* [Texto proporcionado]
**********

La broma no queda ahí. La dirección de actores es carente de toda lógica o creatividad. La mayoría de las veces, los actores se limitan a entonar sus diálogos al viento, en vez de dirigirse al receptor de las frases. El movimiento en escena de los personajes es igualmente plano: Gurnemanz no se mueve de su sitio en los primeros tres cuartos de hora de obra, Kundry entra y permanece en el mismo lugar mirando al suelo, Parsifal entra por un lateral y se queda allí hasta la escena de la transformación...

Otro detalle igualmente ridículo es el vuelo del cisne. Éste está representado por una especie de trapo blanco ensartado en un aro metálico. Es movido por unos hilos desde el lateral derecho del escenario hasta el suelo, de dónde es recogido con mucha pompa por un caballero del grial. Un efecto realmente pobre.

La escena de la transformación es otra simpleza. Los cilindros se desplazan hacia el foro, dejando únicamente cuatro columnas que servirán para el templo del Grial. Entran en escena un grupo de armaduras medievales con velas encendidas, que se deslizan sobre ruedas.

**********

* [Conjunto de entradas]

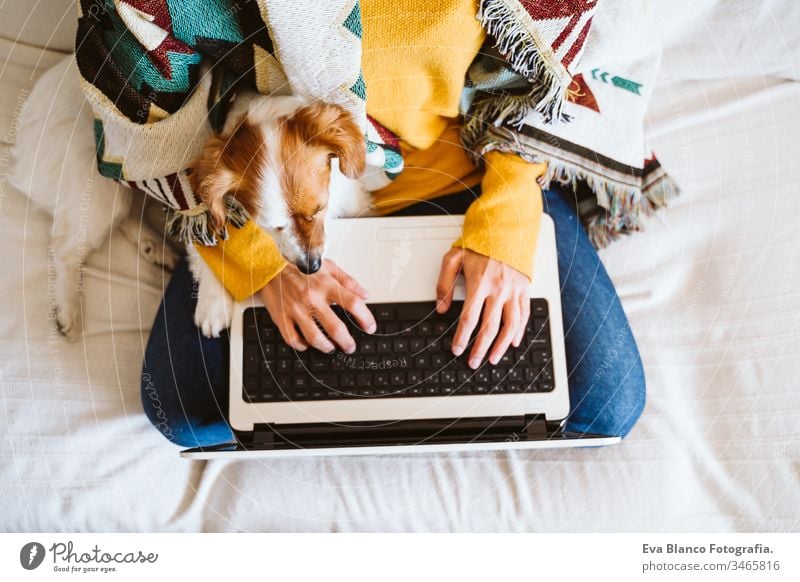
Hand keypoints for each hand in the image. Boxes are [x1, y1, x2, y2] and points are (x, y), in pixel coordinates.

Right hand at [258, 259, 375, 353]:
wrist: (269, 263)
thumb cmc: (299, 265)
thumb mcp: (328, 266)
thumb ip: (348, 281)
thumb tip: (364, 295)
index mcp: (326, 285)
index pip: (353, 304)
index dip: (365, 318)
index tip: (369, 327)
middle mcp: (312, 299)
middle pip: (336, 328)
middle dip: (347, 342)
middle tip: (350, 346)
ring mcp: (296, 310)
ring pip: (315, 338)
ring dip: (327, 347)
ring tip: (332, 347)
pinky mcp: (282, 316)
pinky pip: (292, 338)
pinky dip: (301, 346)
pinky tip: (307, 344)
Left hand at [436, 247, 529, 368]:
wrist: (506, 228)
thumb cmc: (480, 243)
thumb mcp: (453, 257)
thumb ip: (444, 283)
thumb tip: (440, 307)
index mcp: (479, 283)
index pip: (469, 318)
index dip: (462, 338)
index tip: (457, 349)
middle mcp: (498, 289)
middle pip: (489, 328)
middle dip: (479, 349)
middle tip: (472, 361)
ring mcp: (514, 291)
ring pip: (509, 326)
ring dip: (500, 346)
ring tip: (493, 359)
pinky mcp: (524, 290)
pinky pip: (524, 316)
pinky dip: (519, 332)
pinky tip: (512, 343)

**********

* [Qué se pide]
**a.** Devuelve literalmente el fragmento de la crítica de la puesta en escena que va de "La escena de la transformación es" a "deslizan sobre ruedas.", ambos incluidos.
**b.** Enumera todos los personajes que la crítica de la puesta en escena menciona por su nombre propio.
**c.** Resume en dos oraciones la crítica de la puesta en escena.

* [Lista de respuestas]
**a.**
La escena de la transformación es otra simpleza. Los cilindros se desplazan hacia el foro, dejando únicamente cuatro columnas que servirán para el templo del Grial. Entran en escena un grupo de armaduras medievales con velas encendidas, que se deslizan sobre ruedas.

**b.** Gurnemanz, Kundry, Parsifal

**c.** La crítica considera que la dirección de actores carece de lógica y creatividad, porque los actores declaman al viento y apenas se mueven de su sitio. También juzga pobres el vuelo del cisne, hecho con un trapo blanco movido por hilos, y la escena de la transformación, en la que entran armaduras medievales sobre ruedas.